Chiswick House revisited (London)

I was travelling to Twickenham for lunch at The White Swan, a lovely pub right on the bank of the River Thames, somewhere that makes you feel like you’re in the middle of the countryside despite being moments from the A4.

The White Swan is along the lines of the triangle between Ham House, Strawberry Hill and Marble Hill House and that sounds like a perfect day’s itinerary in itself.


Start at Ham, hop over the river on the little ferry, take in a tour at Marble Hill, gobble up a scrumptious lunch at The White Swan and then cycle around to Strawberry Hill (pottering back over the footbridge if you’ve left the car at Ham).

I digress.

I didn’t visit any of those houses on this particular day.

Chiswick House

I took the train from London to Chiswick and visited Chiswick House before cycling to The White Swan for lunch and then back to Central London.

I do like Lord Burlington’s pad, all the more so because the Victorian wings were removed during its 20th century restoration (they were beyond repair and those were the day when many historical societies believed in taking a house back to its original glory rather, as is more so the case nowadays, preserving it in the state when it was last inhabited).  Personally, with 18th century gems, I prefer the earlier approach (see my comments about Llanerchaeron in Wales, a John Nash design).

The Victorian Wings that are no more

Visiting the Palladian cube of Chiswick House highlights how tricky the internal stairs are in these farmhouse designs (originally from the Vento in Italy) and how in Blightly a main external staircase (even if one would have always entered via the first floor and wouldn’t have gone downstairs?) isn’t very practical.

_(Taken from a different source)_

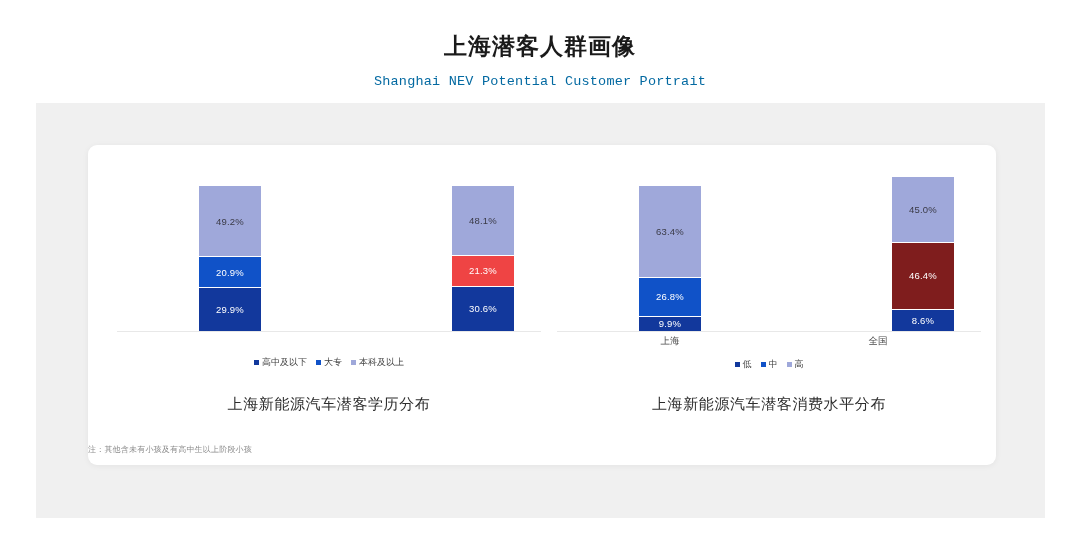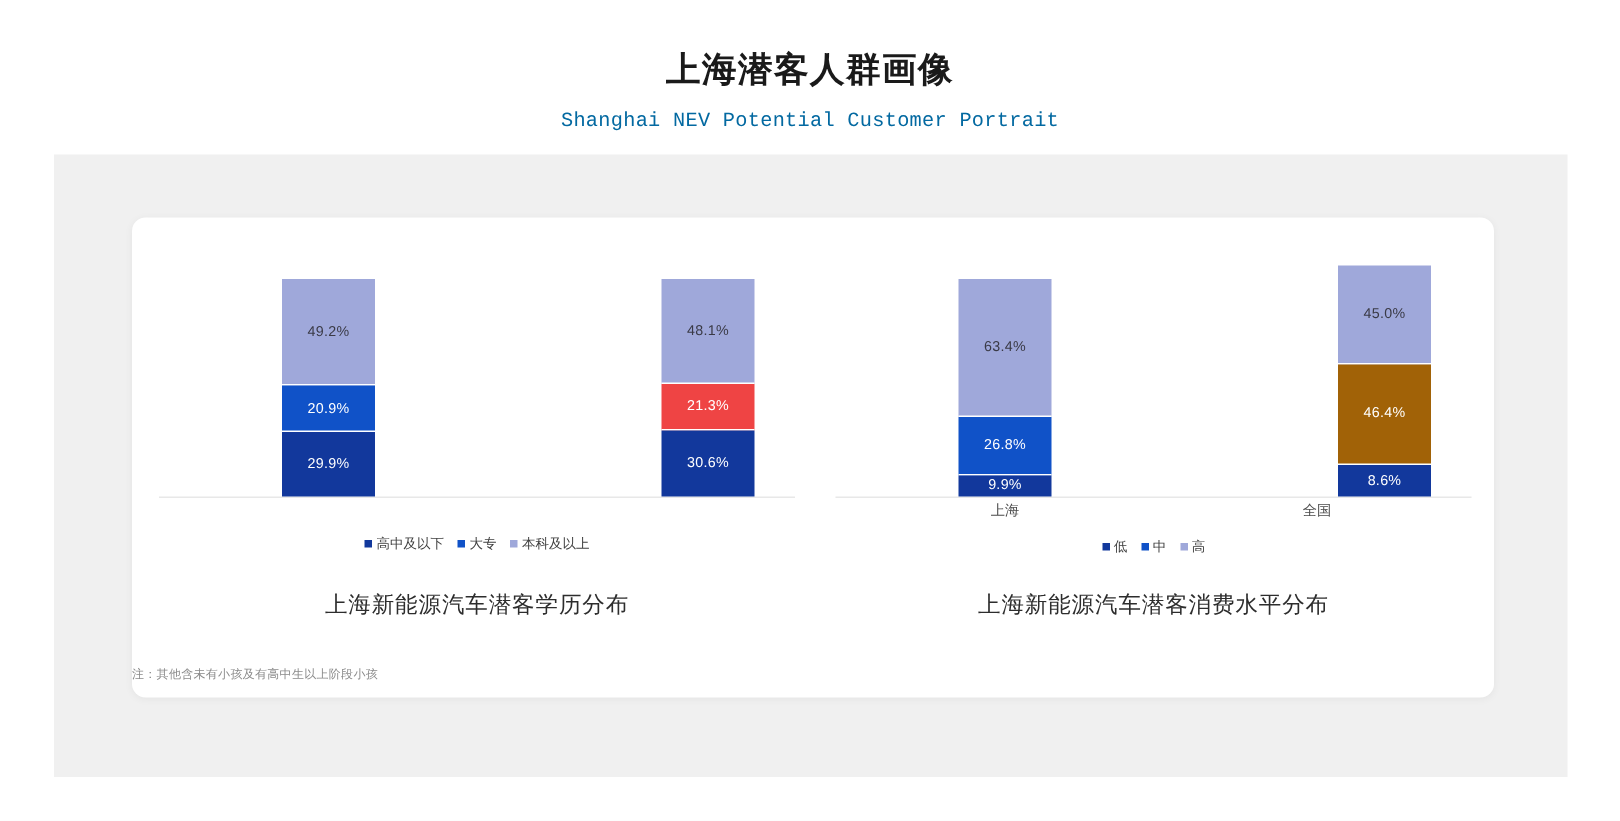"49.2%" .chart-block.left { left: 3px -> 14px }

The particular reason I like Chiswick House and why I admire Lord Burlington is that every time “fashions change”, there has to be a group of people who popularise the new fashion and who dare move out of the comfort zone of the old.

For every time that someone tells me that we don’t live in the 18th century any more and questions why I am so interested in classical design, I remind them that the Georgians looked to Roman designs and decided to reinvent their designs regardless of what the Tudors or Stewarts had preferred.  Similarly, the Victorians returned to the Medieval Gothic (thanks Pugin!).   Why can’t I just embrace the design I like?  Lord Burlington wanted himself a Palladian farmhouse and that is what he built.

Shoot me down, but I won’t succumb to your white box, cookie cutter, mass-produced, housing estate version of poor architecture.  We Georgians are made of titanium.

When I asked why this bust was sunk into the wall the response I got was that it was so the noses of the busts in the circular and domed entrance hall all lined up.  Well, that’s one way of doing it…

The Sculpture Gallery, housing one of the Sphinxes that used to sit in the grounds

The day wasn’t really fit for garden pictures, but here is an historic etching.

When visited: August 2013


Theme tune

4 thoughts on “Chiswick House revisited (London)

  1. Clearly historical societies have a conflict. As you say they used to believe in taking a house back to its original glory whereas now they are preserving it in the state when it was last inhabited. The problem with taking a house back to its original is twofold: a] the evidence has to be rock solid before the bulldozers start taking bits of building down and b] there would be very little left since every single generation has wanted to make its own changes and expansions.